I even tried shutting down the firehose by executing
curl -XPOST http://0.0.0.0:8100/druid/worker/v1/chat/firehose:druid:overlord:ds-006-0000-0000/shutdown
It returns, connection refused, meaning the firehose has already shut down.
There are no exceptions in the logs.
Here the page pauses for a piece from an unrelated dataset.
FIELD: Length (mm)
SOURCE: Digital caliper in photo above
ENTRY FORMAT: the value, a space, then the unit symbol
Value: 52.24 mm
However, in the Tranquility log,
c.m.t.server.http.TranquilityServlet - Server error serving request to http://172.30.1.234:8200/v1/post/ds
java.lang.IllegalStateException: Failed to create merged beam: druid:overlord/ds
``
Caused by: com.twitter.finagle.GlobalRequestTimeoutException: exceeded 1.minutes+30.seconds to disco!druid:overlord while waiting for a response for the request, including retries (if applicable)
``
ERROR c.m.tranquility.beam.ClusteredBeam - Failed to update cluster state: druid:overlord/ds
com.twitter.finagle.GlobalRequestTimeoutException: exceeded 1.minutes+30.seconds to disco!druid:overlord while waiting for a response for the request, including retries (if applicable)
at com.twitter.finagle.NoStacktrace(Unknown Source) ~[na:na]
2018-05-25 11:34:33,654 [ClusteredBeam-ZkFuturePool-8176ebe2-2cea-4040-b050-efbb8da56ff0] WARN c.m.tranquility.beam.ClusteredBeam - Emitting alert: [anomaly] Failed to create merged beam: druid:overlord/ds
``
I believe I’m getting each of those errors when it fails to create a new task for realtime ingestion for every hour.
How should I free the task waiting on lock?